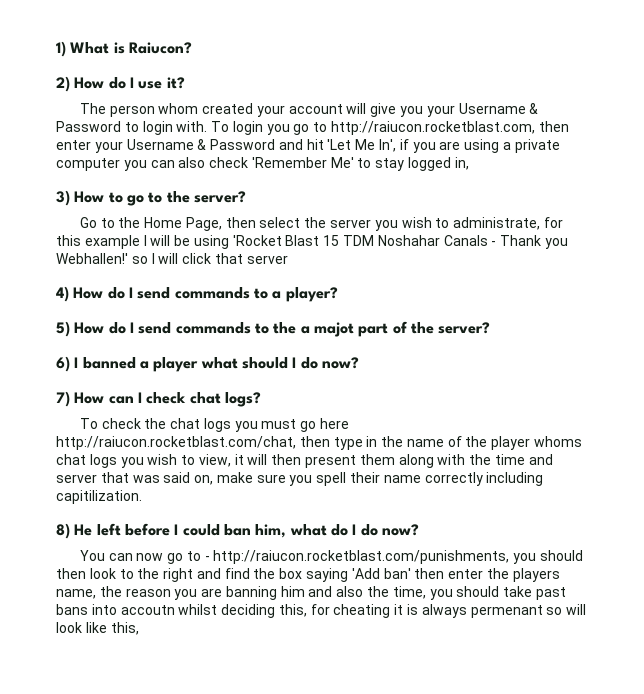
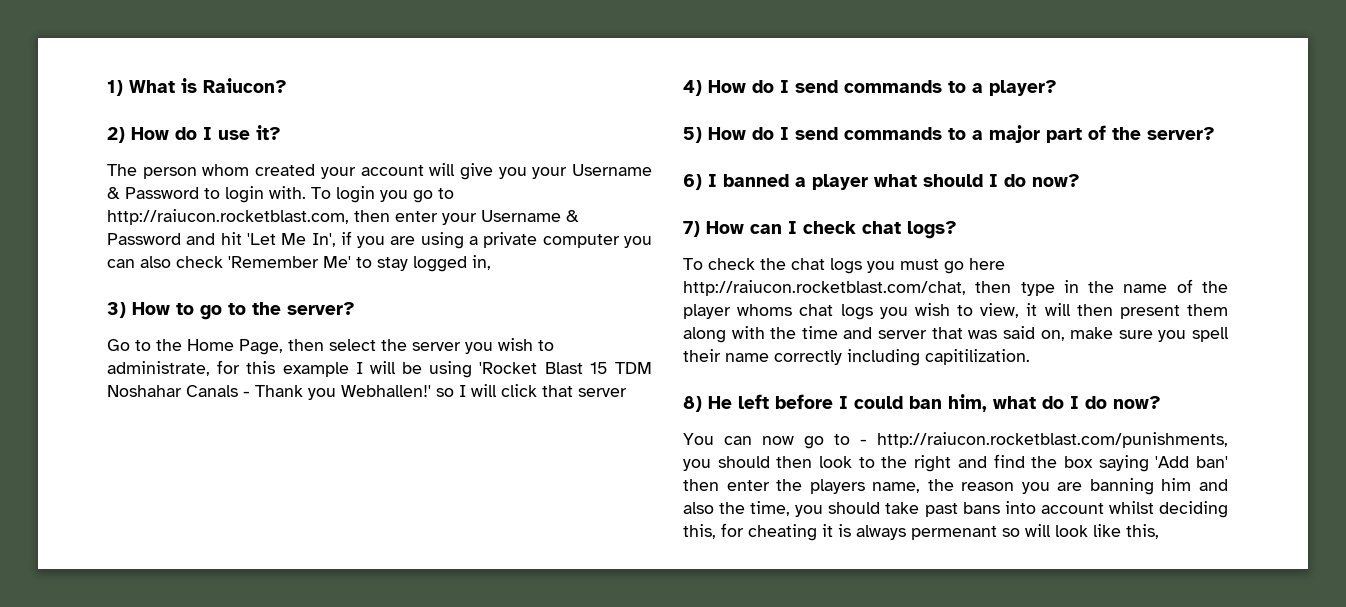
[273,322,354,337] the a majot -> [972,125,1040,143] a major
[120,605,175,615] accoutn -> [1040,503,1104,514] account

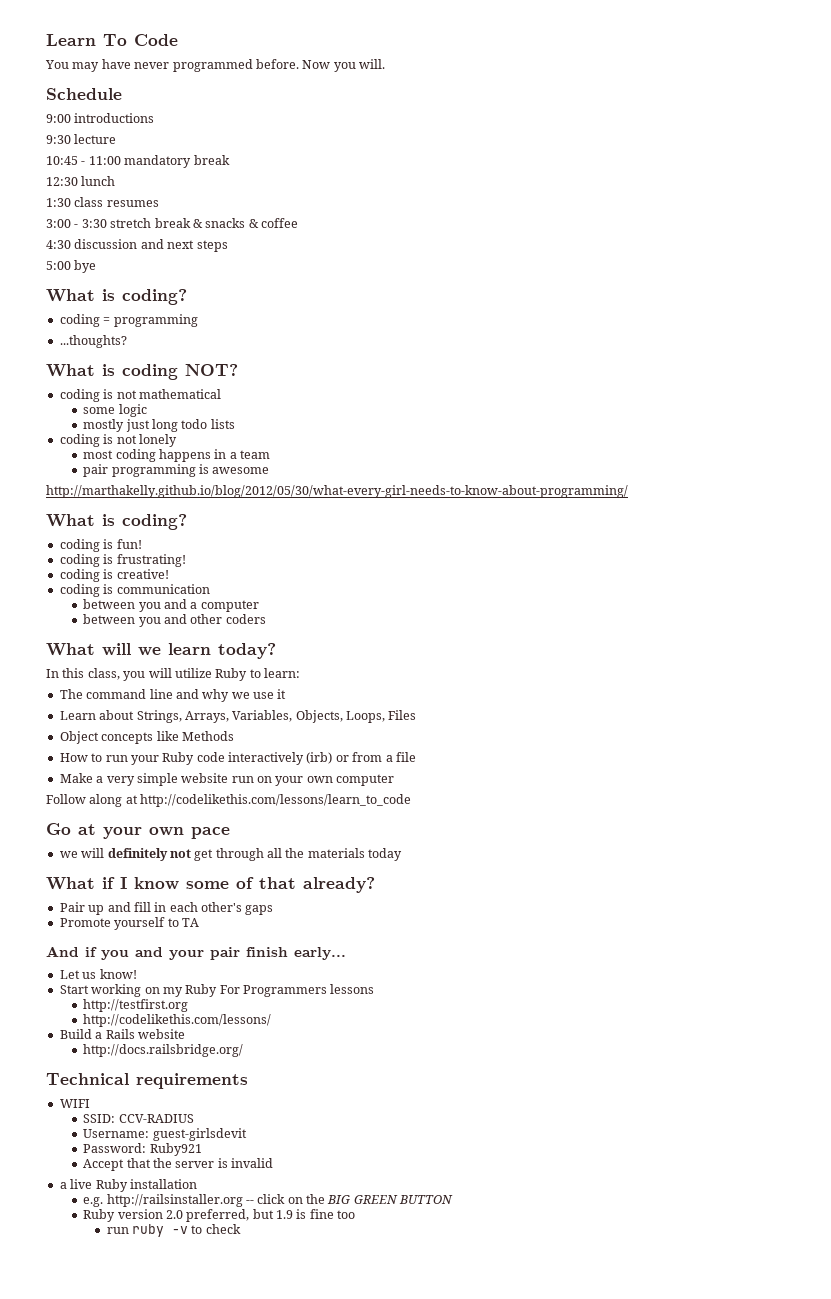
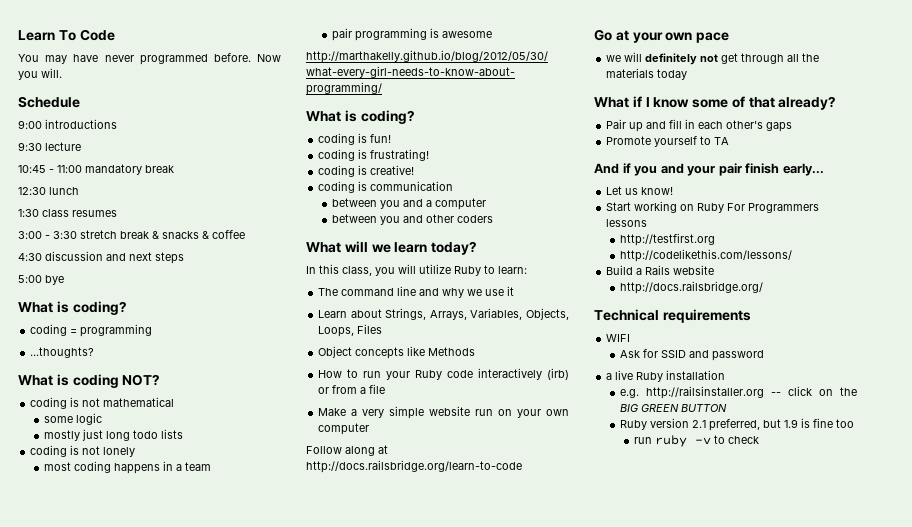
[140,794,412,807] http://codelikethis.com/lessons/learn_to_code -> [306,460,522,473] http://docs.railsbridge.org/learn-to-code
[162,987,183,997] my -> (695, 207) none
[83,1114,194,1123] [83,1128,247,1141] [83,1143,202,1156] [83,1158,274,1171] SSID: CCV-RADIUS // Username: guest-girlsdevit // Password: Ruby921 // Accept that the server is invalid -> [619,349,764,361] Ask for SSID and password
[165,1210,183,1219] 2.0 -> [691,420,706,428] 2.1

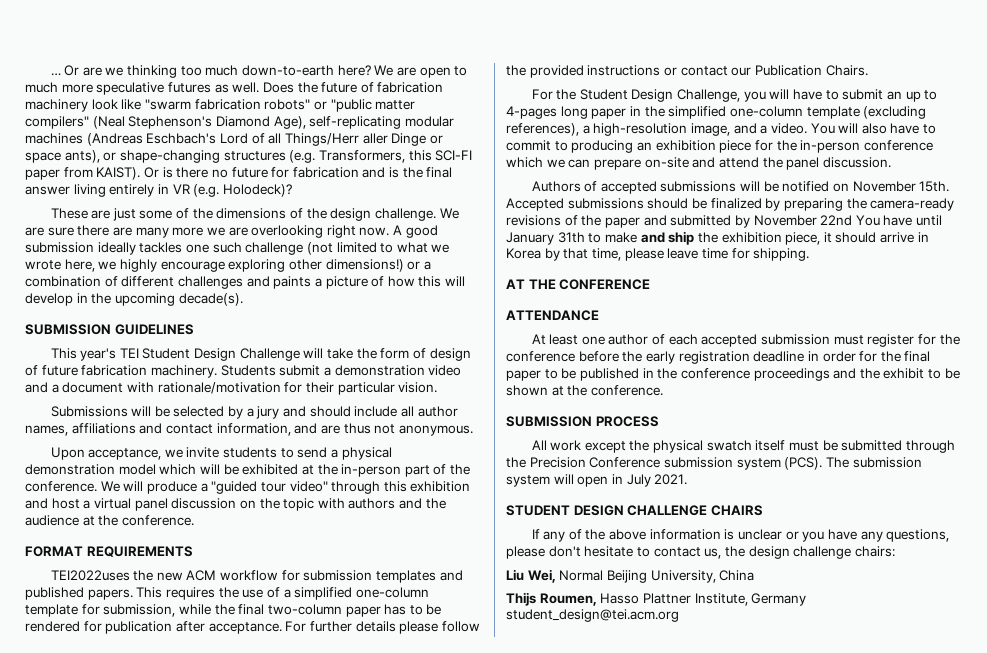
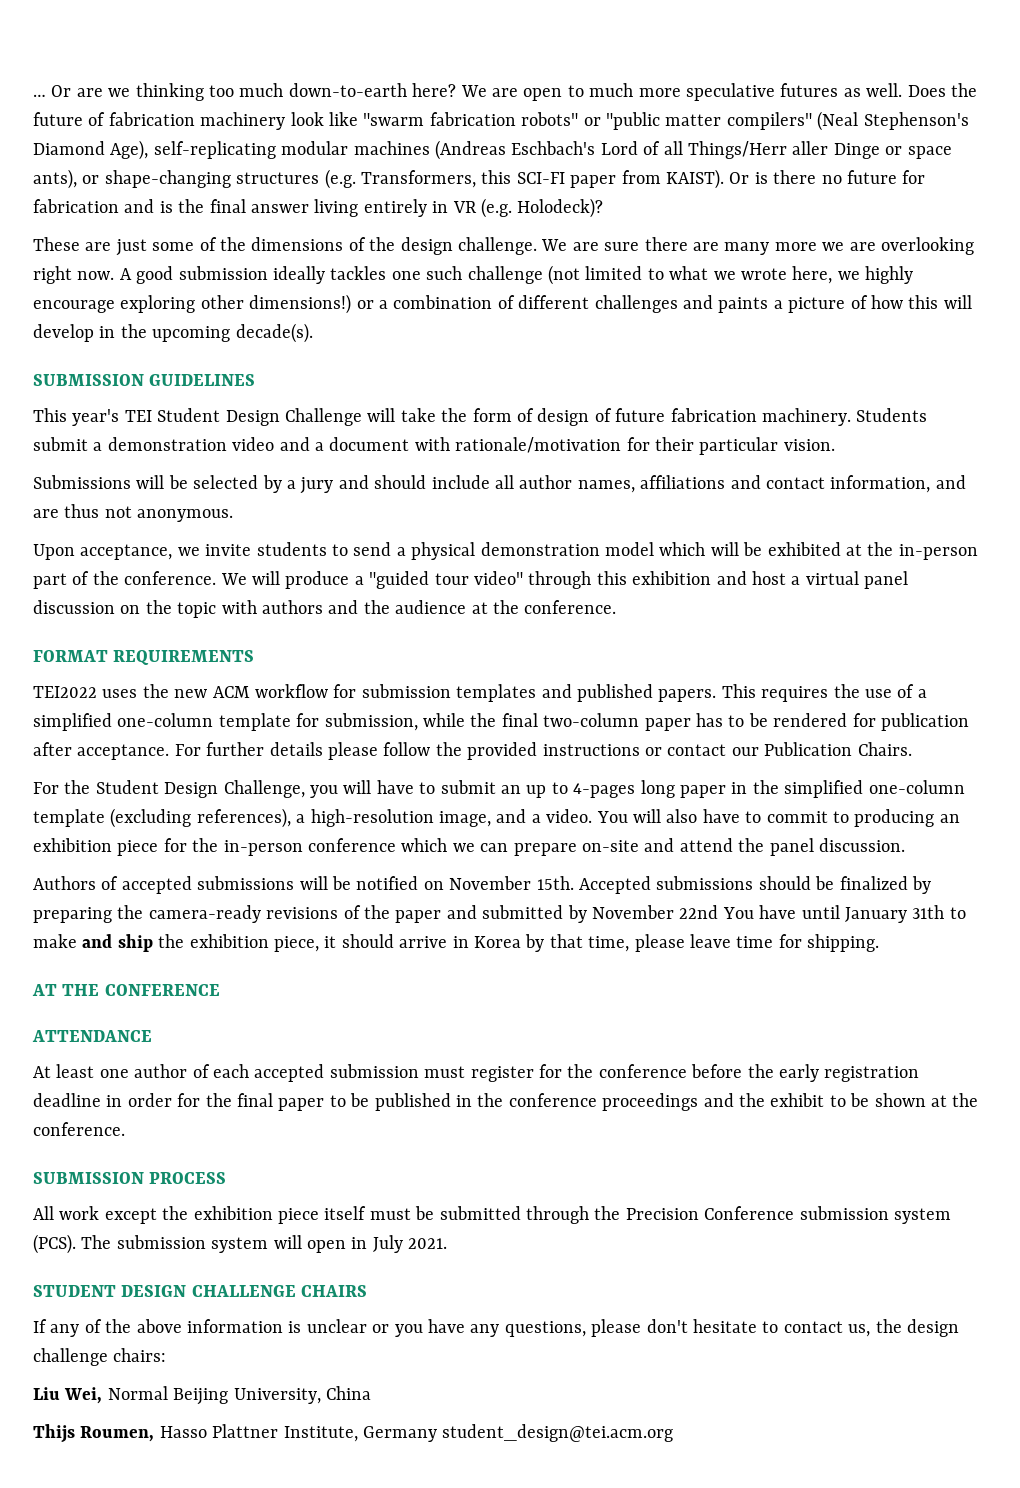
[50,570,130,581] TEI2022uses -> [33,686,138,698] TEI2022 uses
[653,440,752,453] physical swatch -> [193,1206,319,1224] exhibition piece

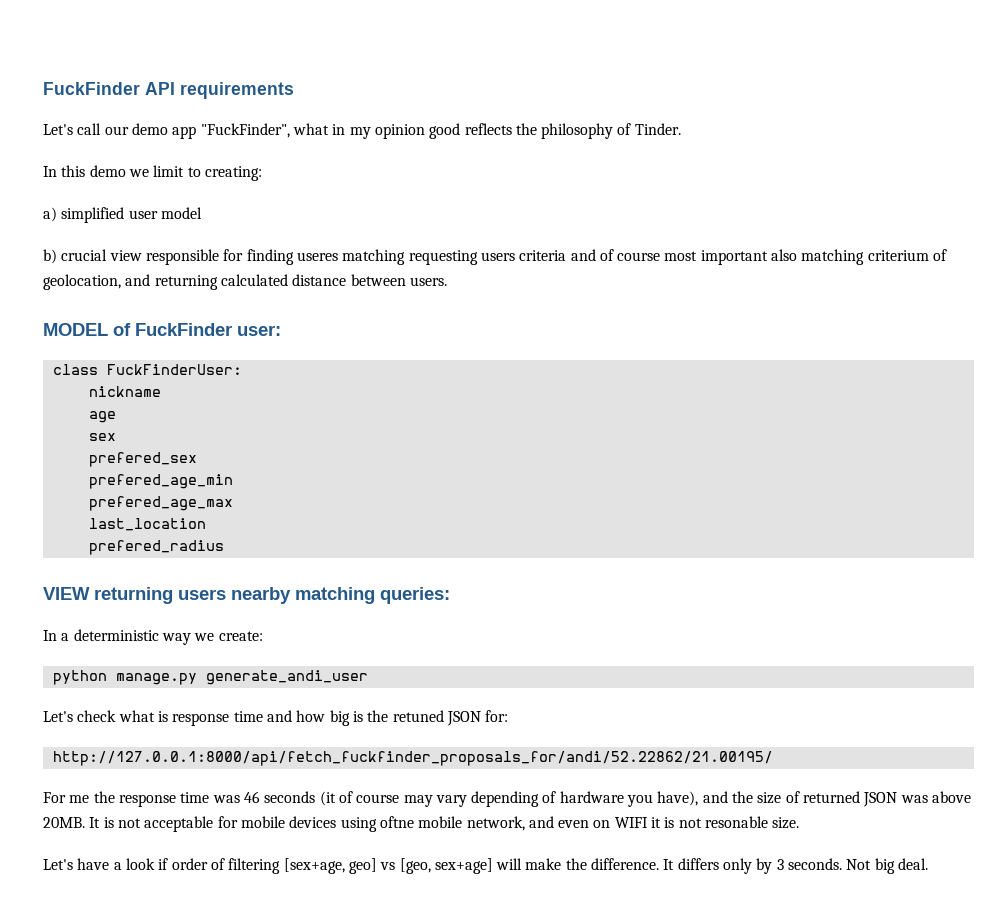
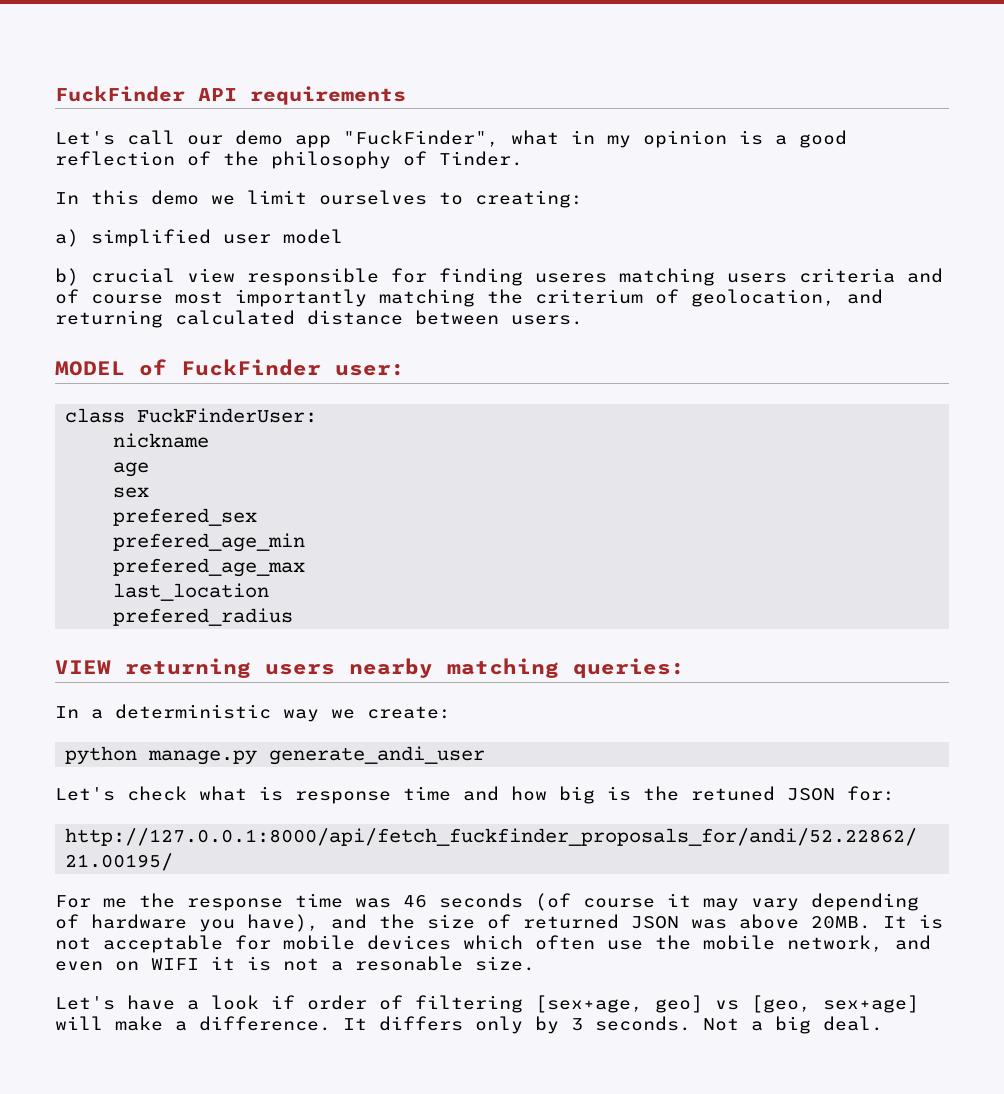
[429,123,512,139] good reflects -> [739,130,847,148] [55,151,211,166] is a good reflection of
(185, 171) none -> [319,190,427,205] ourselves
[408,250,478,265] requesting -> (715, 277) none
[700,249,865,265] important also matching -> [235,289,523,307] importantly matching the
[319,791,400,806] (it of course -> [535,893,691,911] (of course it
[340,816,414,832] using oftne -> [463,935,691,950] which often use the
(702, 823) none -> [331,961,343,971] a
[565,858,587,870] the -> [175,1021,187,1031] a
(872, 864) none -> [751,1021,763,1031] a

*ABOUT THIS EXERCISE*. Please print an exact copy of the records, with no pictures.

*EXERCISE RESPONSE*.
[273,322,354,337] the a majot -> [972,125,1040,143] a major
[120,605,175,615] accoutn -> [1040,503,1104,514] account

[140,794,412,807] http://codelikethis.com/lessons/learn_to_code -> [306,460,522,473] http://docs.railsbridge.org/learn-to-code
[162,987,183,997] my -> (695, 207) none
[83,1114,194,1123] [83,1128,247,1141] [83,1143,202,1156] [83,1158,274,1171] SSID: CCV-RADIUS // Username: guest-girlsdevit // Password: Ruby921 // Accept that the server is invalid -> [619,349,764,361] Ask for SSID and password
[165,1210,183,1219] 2.0 -> [691,420,706,428] 2.1

[50,570,130,581] TEI2022uses -> [33,686,138,698] TEI2022 uses
[653,440,752,453] physical swatch -> [193,1206,319,1224] exhibition piece

[429,123,512,139] good reflects -> [739,130,847,148] [55,151,211,166] is a good reflection of
(185, 171) none -> [319,190,427,205] ourselves
[408,250,478,265] requesting -> (715, 277) none
[700,249,865,265] important also matching -> [235,289,523,307] importantly matching the
[319,791,400,806] (it of course -> [535,893,691,911] (of course it
[340,816,414,832] using oftne -> [463,935,691,950] which often use the
(702, 823) none -> [331,961,343,971] a
[565,858,587,870] the -> [175,1021,187,1031] a
(872, 864) none -> [751,1021,763,1031] a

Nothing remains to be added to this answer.